I sat down next to you, careful not to let our knees brush, not to let our shoulders touch, and dipped my feet into the cold water. You didn’t look at me. I remember wishing that you had.  


“Is it getting worse again?” I asked, watching you swing your legs back and forth, sending the water rippling. You didn’t stop to think, to consider your answer.


“No,” you said, and I knew that you were lying. Like all of us, you had your good days and your bad days, and those in between that no matter how successful they were still felt like loss and failure to you.


“What is it then?”


You sighed, pulling your knees up to your chest. The water was even colder without your legs swinging next to mine.


“It’s just like everyone has their lives figured out. Everyone has some kind of… plan, at least. I don’t know what I’m doing half of the time. I don’t know where I’ll be tomorrow, or in a week, or in a month. I don’t know who I’ll be.”


“Not everyone has their shit figured out, you know,” I replied, intently staring at the water. Seeing you like this hurt, but it was difficult to think of something that would make you feel better. “I have this… vague idea where I want to go, but I’m not sure.” 


When the silence became painful, a thing that had claws and teeth, I added, “where do you see yourself in five years? Maybe that’s a good start. I regretted it instantly.


You didn’t say anything for a while and just when I thought you weren't going to reply at all, you spoke. I couldn’t tell if you'd turned your answer over too long to be the truth or too long for it to be a lie.


“Somewhere.” Disappointment curled in my chest and settled in the pit of my stomach, cold and heavy. 


“Anywhere. I don’t know. Just somewhere I’m happy. Somewhere I’m comfortable, you know?” The wind picked up around us and I pulled my shaking legs from the water.

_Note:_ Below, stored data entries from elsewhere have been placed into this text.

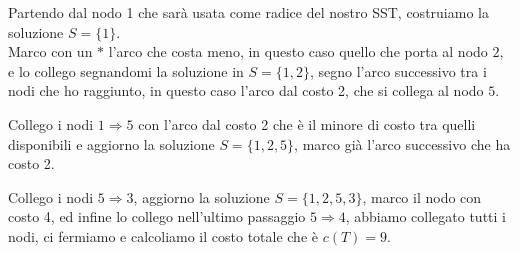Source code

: \documentclass{article}
\begin{document}
Partendo dal nodo 1 che sarà usata come radice del nostro SST, costruiamo la soluzione $S=\{1\}$.\\
Marco con un $*$ l'arco che costa meno, in questo caso quello che porta al nodo $2$, e lo collego segnandomi la soluzione in $S=\{1,2\}$, segno l'arco successivo tra i nodi che ho raggiunto, in questo caso l'arco dal costo 2, che si collega al nodo $5$.

\begin{center}
\end{center}

Collego i nodi $1 \Rightarrow 5$ con l'arco dal costo 2 che è il minore di costo tra quelli disponibili e aggiorno la soluzione $S=\{1,2,5\}$, marco già l'arco successivo che ha costo 2.

\begin{center}
\end{center}

Collego i nodi $5 \Rightarrow 3$, aggiorno la soluzione  $S=\{1,2,5,3\}$, marco il nodo con costo 4, ed infine lo collego nell'ultimo passaggio $5 \Rightarrow 4$, abbiamo collegato tutti i nodi, ci fermiamo e calcoliamo il costo totale che è $c(T)=9$.

\begin{center}
\end{center}
\end{document}
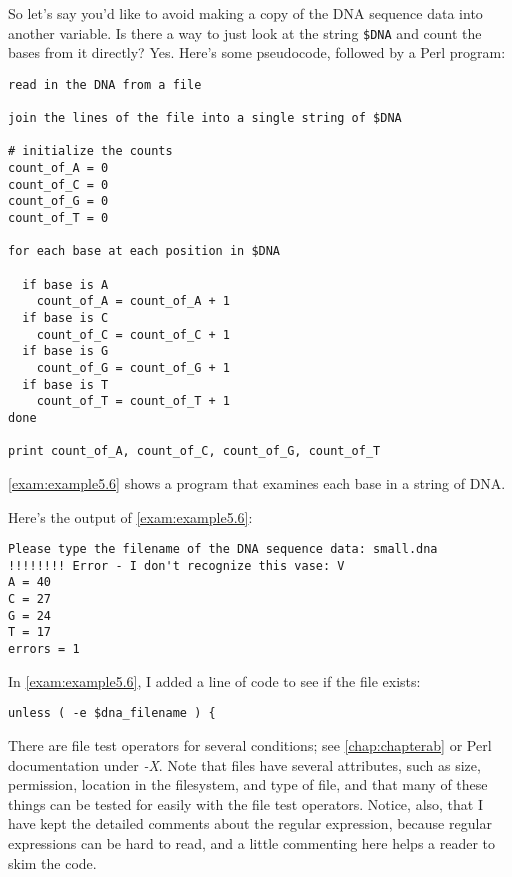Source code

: So let's say you'd like to avoid making a copy of the DNA sequence data into another variable. Is there a way to just look at the string \verb|$DNA| and count the bases from it directly? Yes. Here's some pseudocode, followed by a Perl program: 

\begin{lstlisting}
read in the DNA from a file

join the lines of the file into a single string of $DNA

# initialize the counts
count_of_A = 0
count_of_C = 0
count_of_G = 0
count_of_T = 0

for each base at each position in $DNA

  if base is A
    count_of_A = count_of_A + 1
  if base is C
    count_of_C = count_of_C + 1
  if base is G
    count_of_G = count_of_G + 1
  if base is T
    count_of_T = count_of_T + 1
done

print count_of_A, count_of_C, count_of_G, count_of_T
\end{lstlisting}

\autoref{exam:example5.6} shows a program that examines each base in a string of DNA. 


Here's the output of \autoref{exam:example5.6}:

\begin{lstlisting}
Please type the filename of the DNA sequence data: small.dna
!!!!!!!! Error - I don't recognize this vase: V
A = 40
C = 27
G = 24
T = 17
errors = 1
\end{lstlisting}

In \autoref{exam:example5.6}, I added a line of code to see if the file exists:

\begin{lstlisting}
unless ( -e $dna_filename ) {
\end{lstlisting}

There are file test operators for several conditions; see \autoref{chap:chapterab} or Perl documentation under \textit{-X}. Note that files have several attributes, such as size, permission, location in the filesystem, and type of file, and that many of these things can be tested for easily with the file test operators.  
Notice, also, that I have kept the detailed comments about the regular expression, because regular expressions can be hard to read, and a little commenting here helps a reader to skim the code.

“I guess,” I mumbled, but the words sounded hollow, even to my own ears. I couldn’t believe I had gotten it all wrong. That I’d gotten you so wrong.

There was that tiny part of me that had hoped the answer to my question would be: “With you. No matter where I‘ll be in five years, I see you by my side.“ Because it’s what I would’ve said. But looking back, I guess it wasn’t meant to be. I guess in a sick, twisted way, you were always supposed to be a lost boy and I was not supposed to be the one to find you.